Texto extraído.
--

74. Quién no acepta el llamado de Dios y sigue otro camino, es como un pez salido del agua que trata de correr con las aletas por el suelo y bajo la risa de todos, come el polvo de la tierra.

75. No tiene sentido casarte por casarte; casarte, si así puedes amar más al Señor y puedes darte y entregarte a cumplir Su Santa Voluntad. Pero dile al Señor: que no sean mis proyectos, Señor, sino los tuyos; quiero hacer Tu Voluntad, cuenta conmigo.

76. Ahora Dios tiene para ti Sus planes. Ahora quiere de ti algo concreto. Allí le servirás y brillarás para Él, allí le darás gloria, allí nada te ha de faltar, aunque carezcas, de nada carecerás.

77. Ten paciencia a Su momento – al momento de Dios, porque El marca el tiempo -, El te llamará y te dirá Sus planes.

78. Ahora Dios va a actuar contigo: no lo frenes ahora, no lo frenes nunca, nunca más. Cuando te venga la nostalgia de lo que por Dios has renunciado, piensa en el rostro entrañable de Jesús.

79. Es mejor servirle a Dios que a los señores poderosos de la tierra. Dios no es neurótico, no es descolgante, ni humillante como los hombres que tienen algún poder.

--

Registros de datos.

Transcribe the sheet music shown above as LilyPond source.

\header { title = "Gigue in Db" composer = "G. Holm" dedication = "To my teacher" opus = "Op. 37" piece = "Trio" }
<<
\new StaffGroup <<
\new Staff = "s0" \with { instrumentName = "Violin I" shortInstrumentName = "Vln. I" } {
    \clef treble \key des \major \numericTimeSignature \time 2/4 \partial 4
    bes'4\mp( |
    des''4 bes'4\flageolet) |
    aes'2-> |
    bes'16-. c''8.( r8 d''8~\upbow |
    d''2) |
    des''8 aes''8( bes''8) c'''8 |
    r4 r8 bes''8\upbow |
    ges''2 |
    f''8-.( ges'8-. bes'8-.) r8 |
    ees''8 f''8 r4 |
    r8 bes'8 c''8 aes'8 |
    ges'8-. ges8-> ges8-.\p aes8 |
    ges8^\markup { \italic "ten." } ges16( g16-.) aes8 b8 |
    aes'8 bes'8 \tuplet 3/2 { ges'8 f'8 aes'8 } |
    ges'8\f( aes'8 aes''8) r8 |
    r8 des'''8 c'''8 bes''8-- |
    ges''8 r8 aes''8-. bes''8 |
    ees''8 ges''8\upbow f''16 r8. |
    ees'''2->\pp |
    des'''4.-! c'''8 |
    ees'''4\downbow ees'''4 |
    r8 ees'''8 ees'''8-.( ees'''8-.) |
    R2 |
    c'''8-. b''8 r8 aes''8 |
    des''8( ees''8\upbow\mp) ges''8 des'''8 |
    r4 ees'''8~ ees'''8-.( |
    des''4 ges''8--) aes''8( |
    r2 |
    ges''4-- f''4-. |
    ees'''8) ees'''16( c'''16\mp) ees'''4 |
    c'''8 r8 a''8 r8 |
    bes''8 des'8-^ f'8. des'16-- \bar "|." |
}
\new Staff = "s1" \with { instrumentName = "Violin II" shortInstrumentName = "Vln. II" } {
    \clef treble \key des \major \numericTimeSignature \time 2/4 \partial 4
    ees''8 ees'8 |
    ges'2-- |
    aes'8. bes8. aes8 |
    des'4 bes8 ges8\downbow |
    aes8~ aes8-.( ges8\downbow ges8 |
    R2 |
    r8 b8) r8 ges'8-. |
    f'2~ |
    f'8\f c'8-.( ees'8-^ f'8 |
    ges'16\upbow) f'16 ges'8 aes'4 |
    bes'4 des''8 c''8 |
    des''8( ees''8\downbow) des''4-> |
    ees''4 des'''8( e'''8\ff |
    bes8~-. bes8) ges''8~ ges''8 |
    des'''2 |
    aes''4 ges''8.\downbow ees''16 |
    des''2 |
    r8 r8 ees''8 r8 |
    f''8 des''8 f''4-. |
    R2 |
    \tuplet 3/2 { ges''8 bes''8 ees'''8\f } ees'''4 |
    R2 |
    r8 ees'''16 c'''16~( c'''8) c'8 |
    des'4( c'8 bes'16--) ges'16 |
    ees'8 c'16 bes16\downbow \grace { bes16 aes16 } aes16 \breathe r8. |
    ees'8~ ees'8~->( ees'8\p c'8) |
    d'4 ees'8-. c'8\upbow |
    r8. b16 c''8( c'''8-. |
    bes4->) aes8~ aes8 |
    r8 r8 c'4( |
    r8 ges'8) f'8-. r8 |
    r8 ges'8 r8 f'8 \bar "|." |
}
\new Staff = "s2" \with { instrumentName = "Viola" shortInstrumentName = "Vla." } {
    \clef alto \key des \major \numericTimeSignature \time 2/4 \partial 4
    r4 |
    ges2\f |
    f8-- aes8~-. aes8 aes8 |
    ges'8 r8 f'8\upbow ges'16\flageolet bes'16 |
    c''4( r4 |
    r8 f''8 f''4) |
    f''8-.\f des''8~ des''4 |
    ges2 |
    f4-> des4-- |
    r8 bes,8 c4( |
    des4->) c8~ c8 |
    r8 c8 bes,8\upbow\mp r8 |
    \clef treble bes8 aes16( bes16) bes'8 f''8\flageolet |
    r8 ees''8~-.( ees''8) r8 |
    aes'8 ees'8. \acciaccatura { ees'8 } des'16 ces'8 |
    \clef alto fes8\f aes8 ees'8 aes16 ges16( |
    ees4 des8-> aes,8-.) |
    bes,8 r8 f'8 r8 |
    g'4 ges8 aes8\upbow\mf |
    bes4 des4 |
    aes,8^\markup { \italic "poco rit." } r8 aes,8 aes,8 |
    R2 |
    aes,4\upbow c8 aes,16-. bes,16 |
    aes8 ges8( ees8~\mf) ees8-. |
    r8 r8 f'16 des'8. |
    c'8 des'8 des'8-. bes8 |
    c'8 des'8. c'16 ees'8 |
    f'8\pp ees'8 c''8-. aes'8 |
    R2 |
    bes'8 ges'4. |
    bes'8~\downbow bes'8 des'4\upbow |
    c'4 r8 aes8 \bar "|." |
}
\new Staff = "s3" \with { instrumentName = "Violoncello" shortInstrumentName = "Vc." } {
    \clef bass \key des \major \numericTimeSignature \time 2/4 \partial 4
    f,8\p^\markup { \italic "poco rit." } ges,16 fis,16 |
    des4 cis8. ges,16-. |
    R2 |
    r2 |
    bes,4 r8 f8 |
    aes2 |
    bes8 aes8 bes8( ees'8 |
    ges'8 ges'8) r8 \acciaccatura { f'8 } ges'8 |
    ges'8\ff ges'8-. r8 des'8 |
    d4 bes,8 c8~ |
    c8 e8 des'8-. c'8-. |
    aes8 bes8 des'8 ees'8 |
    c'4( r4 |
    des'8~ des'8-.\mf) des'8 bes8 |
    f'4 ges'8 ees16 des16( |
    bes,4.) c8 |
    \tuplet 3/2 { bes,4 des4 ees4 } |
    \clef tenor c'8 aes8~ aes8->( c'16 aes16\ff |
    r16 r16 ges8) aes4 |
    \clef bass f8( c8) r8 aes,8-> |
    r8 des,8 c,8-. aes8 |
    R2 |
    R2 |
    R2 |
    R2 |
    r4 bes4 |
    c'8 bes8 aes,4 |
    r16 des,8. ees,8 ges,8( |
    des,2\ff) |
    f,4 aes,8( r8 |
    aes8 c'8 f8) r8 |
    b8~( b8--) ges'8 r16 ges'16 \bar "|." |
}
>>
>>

--

Consigna. Retoma el texto sobre el llamado de Dios justo después de su última frase y continúalo. No hace falta consultar el material.

Respuesta final.
80. Tú le has pedido a Dios que te dé lo mejor de lo mejor y eso recibirás de Él y de Su Madre.

81. La solución está en camino. La solución vendrá y pronto. Espera, confía, ama, agradece, ora, repara. Ofrece pequeños sacrificios al Señor, y el estar aislado en soledad. Quédate las noches orando y leyendo las Escrituras, lo mismo los fines de semana.

82. Si esa capacidad de amar y de entregarte la pones al servicio de Dios, ¡ Cómo serías de santo y cuántas almas salvarías!.

83. La llamada que Dios te hizo a ser santo, no te la ha quitado. Esa llamada te la hizo antes de traerte al vientre de tu madre.

84. Quiere Dios que seas luz para que alumbres, quiere Dios que seas fuego que quemes y calor que quita el frío de la indiferencia a las cosas de Él. Quiere que calmes el hambre y la sed de Dios.

85. Seguir a Dios es aventura apasionante, porque con Él se vive cada día lo más imprevisible. ¡Dios no es apto para cardiacos mentales!

86. ¿Sabes cuál es el proyecto que tiene Dios en estos momentos? Reinar sobre la tierra. Y el trabajo más importante al cual tú debes dedicar todas las fuerzas, es a colaborar con Dios para la implementación del Reino de Dios sobre los hombres.

87. Si quieres seguir a Dios, hasta en tu propia casa encontrarás contradicción, para que seas prudente y no cuentes a todos lo que Dios quiere de ti.

88. “Yo hago llover comida de lo alto de los cielos, para aquellas personas que Me siguen por el desierto de la entrega total a Mi servicio”.

89. “Hijo, te propongo un negocio: dame la entrega total tuya y Yo te pago con la entrega total Mía”.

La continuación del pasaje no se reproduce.